Invitar a alguien a una boda es hacerle un roto, lo queramos o no. Y un compromiso, nunca mejor dicho. Cortes de pelo, gemelos, alquiler de chaqué, zapatos, permanentes, maquillajes, bolsitos a juego, complementos, alojamiento, peajes, gasolina, desayunos, etc. Todo ello sumado a la broma del regalo, deja cualquier cuenta tiritando, por muy saneada que esté.

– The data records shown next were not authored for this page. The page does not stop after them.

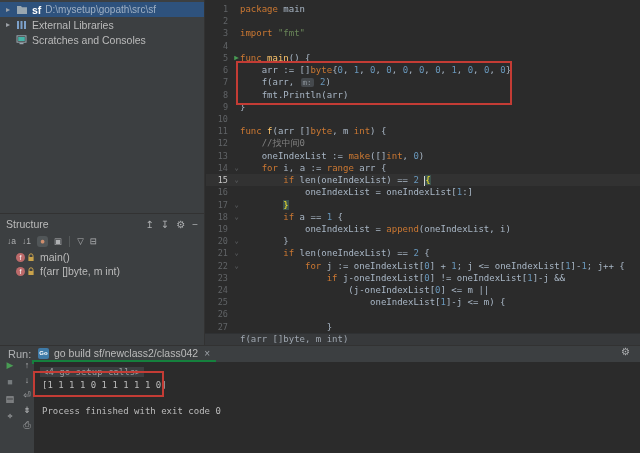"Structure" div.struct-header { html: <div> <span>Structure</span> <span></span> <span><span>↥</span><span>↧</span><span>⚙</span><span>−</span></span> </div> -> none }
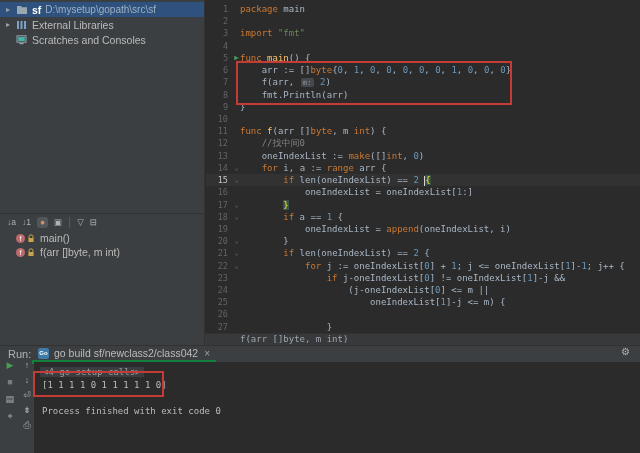"arr[j] = 1" span.code { html: none -> <span><span> arr[j] = </span><span>1</span></span> }
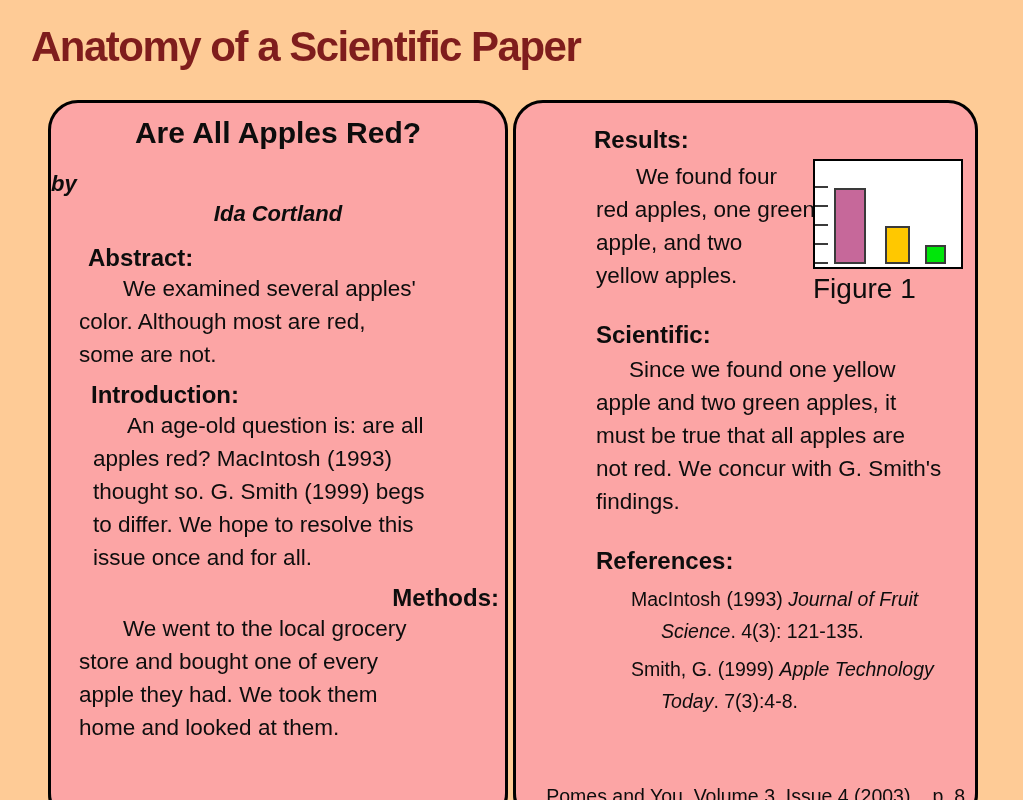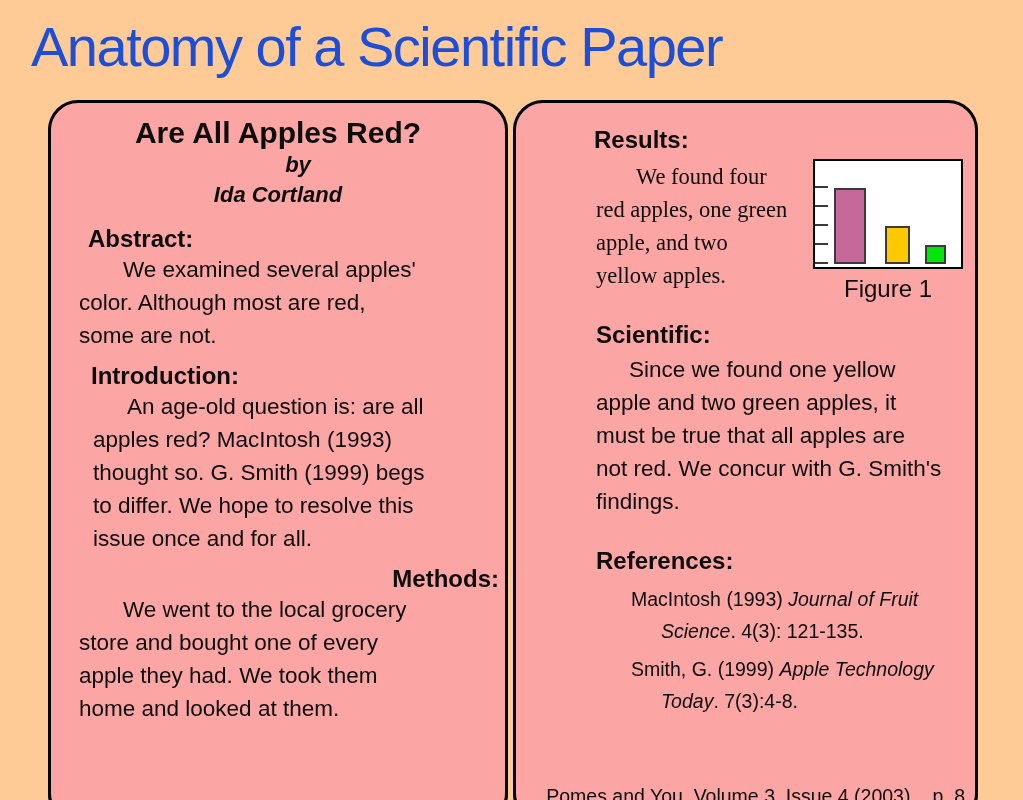"Anatomy of a Scientific Paper" .main-title { color: #1d4ed8 -> #7f1d1d; font-size: 56px -> 42px; font-weight: normal -> bold }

Cuando uno recibe una invitación de boda ya se plantea si el que se la ha enviado es o no un amigo, porque alguien a quien te une una amistad no hace faenas así. Un colega nos llama para hacer una mudanza, para ir a ver un coche de segunda mano, para compartir unas entradas de un sorteo, para hacer de apoyo en una fiesta a la que se va por compromiso... pero no manda una especie de telegrama con un papel, un número de cuenta y un mapa que explica cómo llegar al otro extremo de la península para verle.
Un verdadero amigo te dice "tío, que sepas que me caso, pero no te voy a hacer la faena de venir". Y entre los dos se inventan un falso enfado que justifique la ausencia, que dura desde un mes antes de la boda hasta un mes después. Luego la amistad continúa, y el dinero del viaje, del regalo y del chaqué acaba donde tiene que ir: a los billares y al abono del fútbol. Con los amigos.
Y es que eso de "al enemigo ni agua" ha quedado obsoleto. Lo correcto debería ser "al enemigo, invitación de boda".